EXERCISE DETAILS
Replace every "お客様" with "クライアント" in the rows below, changing nothing else, and give the text back without the pictures.
SOURCE MATERIAL below:
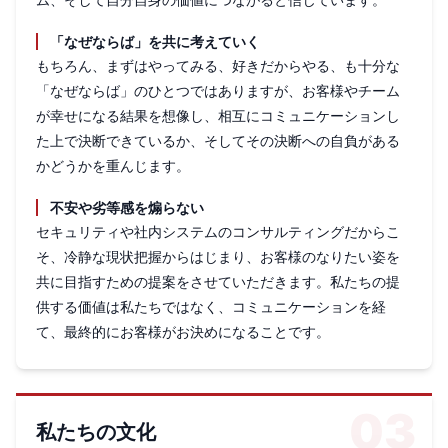
ム、そして自分自身の価値につながると信じています。
「なぜならば」を共に考えていく
もちろん、まずはやってみる、好きだからやる、も十分な
「なぜならば」のひとつではありますが、お客様やチーム
が幸せになる結果を想像し、相互にコミュニケーションし
た上で決断できているか、そしてその決断への自負がある
かどうかを重んじます。
不安や劣等感を煽らない
セキュリティや社内システムのコンサルティングだからこ
そ、冷静な現状把握からはじまり、お客様のなりたい姿を
共に目指すための提案をさせていただきます。私たちの提
供する価値は私たちではなく、コミュニケーションを経
て、最終的にお客様がお決めになることです。
03
私たちの文化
End of SOURCE MATERIAL.
WRITTEN ANSWER
ム、そして自分自身の価値につながると信じています。
「なぜならば」を共に考えていく
もちろん、まずはやってみる、好きだからやる、も十分な
「なぜならば」のひとつではありますが、クライアントやチーム
が幸せになる結果を想像し、相互にコミュニケーションし
た上で決断できているか、そしてその決断への自負がある
かどうかを重んじます。
不安や劣等感を煽らない
セキュリティや社内システムのコンサルティングだからこ
そ、冷静な現状把握からはじまり、クライアントのなりたい姿を
共に目指すための提案をさせていただきます。私たちの提
供する価値は私たちではなく、コミュニケーションを経
て、最終的にクライアントがお決めになることです。
03
私たちの文化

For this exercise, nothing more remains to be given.